D’Antoni fits with Daryl Morey, and the sides have started talking contract extension, reports Adrian Wojnarowski of ESPN.

The Houston Rockets and coach Mike D’Antoni have had preliminary discussions about the framework of a contract extension that would keep the two-time NBA Coach of the Year from entering the final year of his deal…

“I’ve let [general manager] Daryl [Morey] and [team owner] Tilman [Fertitta] know that I’m energized to keep coaching — and believe that I can continue to do this at a high level for at least another three years,” D’Antoni, 68, told ESPN on Sunday night.

“I want to be a part of a championship here.”

This is the smart move, he is a part of what has made the Rockets such a success in recent years.

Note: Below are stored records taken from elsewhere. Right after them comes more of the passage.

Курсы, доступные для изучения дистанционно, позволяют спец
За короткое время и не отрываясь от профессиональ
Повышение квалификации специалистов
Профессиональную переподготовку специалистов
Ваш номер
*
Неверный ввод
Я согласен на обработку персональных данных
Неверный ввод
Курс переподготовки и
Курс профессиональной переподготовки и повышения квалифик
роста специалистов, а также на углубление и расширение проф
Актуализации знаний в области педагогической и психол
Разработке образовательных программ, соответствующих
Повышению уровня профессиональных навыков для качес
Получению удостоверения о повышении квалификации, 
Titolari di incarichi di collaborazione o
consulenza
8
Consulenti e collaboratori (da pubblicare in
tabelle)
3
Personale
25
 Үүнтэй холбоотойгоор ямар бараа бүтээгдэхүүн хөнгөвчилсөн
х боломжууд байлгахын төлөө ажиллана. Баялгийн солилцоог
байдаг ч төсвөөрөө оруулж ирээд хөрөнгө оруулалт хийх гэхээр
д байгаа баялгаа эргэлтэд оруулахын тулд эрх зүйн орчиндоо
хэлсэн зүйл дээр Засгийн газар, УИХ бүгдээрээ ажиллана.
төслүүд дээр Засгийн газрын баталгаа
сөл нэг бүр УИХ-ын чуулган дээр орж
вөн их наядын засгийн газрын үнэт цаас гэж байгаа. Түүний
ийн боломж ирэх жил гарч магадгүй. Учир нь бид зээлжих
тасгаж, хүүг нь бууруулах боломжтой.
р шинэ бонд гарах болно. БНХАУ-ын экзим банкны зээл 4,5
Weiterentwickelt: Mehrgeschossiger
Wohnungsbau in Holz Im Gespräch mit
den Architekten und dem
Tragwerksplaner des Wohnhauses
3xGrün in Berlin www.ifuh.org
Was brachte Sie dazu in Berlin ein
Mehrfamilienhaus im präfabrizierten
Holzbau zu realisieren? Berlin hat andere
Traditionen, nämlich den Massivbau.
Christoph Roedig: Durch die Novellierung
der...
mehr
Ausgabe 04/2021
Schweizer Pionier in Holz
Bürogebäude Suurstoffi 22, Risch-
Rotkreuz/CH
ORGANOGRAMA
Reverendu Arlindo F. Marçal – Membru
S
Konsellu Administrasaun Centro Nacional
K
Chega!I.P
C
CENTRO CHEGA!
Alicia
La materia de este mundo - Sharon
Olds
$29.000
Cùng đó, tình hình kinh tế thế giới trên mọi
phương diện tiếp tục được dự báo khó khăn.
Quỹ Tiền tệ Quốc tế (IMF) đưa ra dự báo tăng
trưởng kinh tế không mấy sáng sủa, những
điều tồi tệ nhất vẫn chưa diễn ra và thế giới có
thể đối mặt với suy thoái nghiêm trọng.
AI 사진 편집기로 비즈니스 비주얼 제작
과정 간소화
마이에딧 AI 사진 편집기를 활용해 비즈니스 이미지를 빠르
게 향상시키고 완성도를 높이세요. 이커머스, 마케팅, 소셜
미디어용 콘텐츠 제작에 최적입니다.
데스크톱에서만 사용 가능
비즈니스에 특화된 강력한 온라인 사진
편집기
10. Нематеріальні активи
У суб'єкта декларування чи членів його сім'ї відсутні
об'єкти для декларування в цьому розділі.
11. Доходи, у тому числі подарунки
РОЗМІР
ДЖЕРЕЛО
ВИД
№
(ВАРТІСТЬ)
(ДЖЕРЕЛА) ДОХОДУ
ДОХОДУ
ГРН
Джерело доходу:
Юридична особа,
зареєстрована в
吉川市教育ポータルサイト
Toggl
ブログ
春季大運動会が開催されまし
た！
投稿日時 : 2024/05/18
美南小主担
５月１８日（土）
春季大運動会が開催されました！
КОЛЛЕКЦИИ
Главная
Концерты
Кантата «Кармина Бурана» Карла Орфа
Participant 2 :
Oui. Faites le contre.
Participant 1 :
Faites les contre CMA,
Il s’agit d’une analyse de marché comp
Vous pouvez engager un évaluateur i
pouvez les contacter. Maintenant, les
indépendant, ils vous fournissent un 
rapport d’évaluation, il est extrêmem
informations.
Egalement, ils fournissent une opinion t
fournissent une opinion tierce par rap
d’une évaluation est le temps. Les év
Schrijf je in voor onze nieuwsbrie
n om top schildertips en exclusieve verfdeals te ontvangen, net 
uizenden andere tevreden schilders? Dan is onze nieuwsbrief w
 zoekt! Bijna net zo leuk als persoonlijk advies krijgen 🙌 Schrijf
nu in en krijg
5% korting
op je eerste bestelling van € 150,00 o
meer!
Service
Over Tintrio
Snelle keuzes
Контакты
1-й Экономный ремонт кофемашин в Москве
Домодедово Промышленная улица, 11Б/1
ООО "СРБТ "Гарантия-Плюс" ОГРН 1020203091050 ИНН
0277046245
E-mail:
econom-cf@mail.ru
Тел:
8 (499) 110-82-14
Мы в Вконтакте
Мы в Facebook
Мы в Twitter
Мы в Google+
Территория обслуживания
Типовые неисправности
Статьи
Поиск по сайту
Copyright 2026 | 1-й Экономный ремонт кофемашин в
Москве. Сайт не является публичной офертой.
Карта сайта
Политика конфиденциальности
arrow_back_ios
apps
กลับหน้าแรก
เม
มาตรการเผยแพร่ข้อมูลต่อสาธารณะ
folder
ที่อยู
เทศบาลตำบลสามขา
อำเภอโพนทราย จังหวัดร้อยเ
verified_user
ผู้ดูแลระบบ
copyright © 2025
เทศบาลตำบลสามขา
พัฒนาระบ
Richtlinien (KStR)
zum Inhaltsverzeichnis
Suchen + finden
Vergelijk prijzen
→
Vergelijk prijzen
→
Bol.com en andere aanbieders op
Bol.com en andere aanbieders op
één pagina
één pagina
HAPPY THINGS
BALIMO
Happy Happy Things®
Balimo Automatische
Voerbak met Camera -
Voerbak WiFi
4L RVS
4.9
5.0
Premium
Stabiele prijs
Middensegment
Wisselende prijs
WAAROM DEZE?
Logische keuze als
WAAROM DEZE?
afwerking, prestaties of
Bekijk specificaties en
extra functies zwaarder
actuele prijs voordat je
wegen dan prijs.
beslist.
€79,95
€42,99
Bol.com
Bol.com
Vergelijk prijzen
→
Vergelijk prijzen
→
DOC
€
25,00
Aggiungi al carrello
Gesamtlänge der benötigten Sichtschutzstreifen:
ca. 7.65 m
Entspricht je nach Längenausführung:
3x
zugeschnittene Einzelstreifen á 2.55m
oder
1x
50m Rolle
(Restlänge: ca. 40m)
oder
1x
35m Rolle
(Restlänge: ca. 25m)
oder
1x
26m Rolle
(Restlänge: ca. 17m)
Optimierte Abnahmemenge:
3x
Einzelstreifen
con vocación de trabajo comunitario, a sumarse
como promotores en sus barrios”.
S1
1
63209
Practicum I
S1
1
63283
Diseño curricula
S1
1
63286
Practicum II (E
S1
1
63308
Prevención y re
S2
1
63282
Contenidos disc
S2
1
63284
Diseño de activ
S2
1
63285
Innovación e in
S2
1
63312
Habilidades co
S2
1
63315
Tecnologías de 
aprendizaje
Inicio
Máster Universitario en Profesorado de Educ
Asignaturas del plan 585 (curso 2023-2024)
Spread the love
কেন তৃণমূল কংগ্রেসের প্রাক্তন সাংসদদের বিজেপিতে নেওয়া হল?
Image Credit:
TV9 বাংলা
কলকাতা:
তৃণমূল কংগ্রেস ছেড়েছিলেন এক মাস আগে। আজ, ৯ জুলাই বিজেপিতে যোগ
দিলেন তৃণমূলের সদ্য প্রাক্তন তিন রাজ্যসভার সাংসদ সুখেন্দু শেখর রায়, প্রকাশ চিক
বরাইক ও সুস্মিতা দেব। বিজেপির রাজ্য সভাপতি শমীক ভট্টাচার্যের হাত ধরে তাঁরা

The Rockets should look for roster upgrades this summer but they should not be blowing things up. The Rockets were the second best team in the NBA last season and may have been again by the playoffs this season (it depends on where you want to put Milwaukee and Toronto in that ranking, but the Rockets were in the mix). Houston’s problem has been a historic dynasty in Golden State, but that could look very different next season. If the Warriors take a step or two back, for whatever reasons, Houston is poised to pounce. They will be contenders.

D’Antoni is a part of that, and the Rockets need to keep one of the best coaches in the game in house.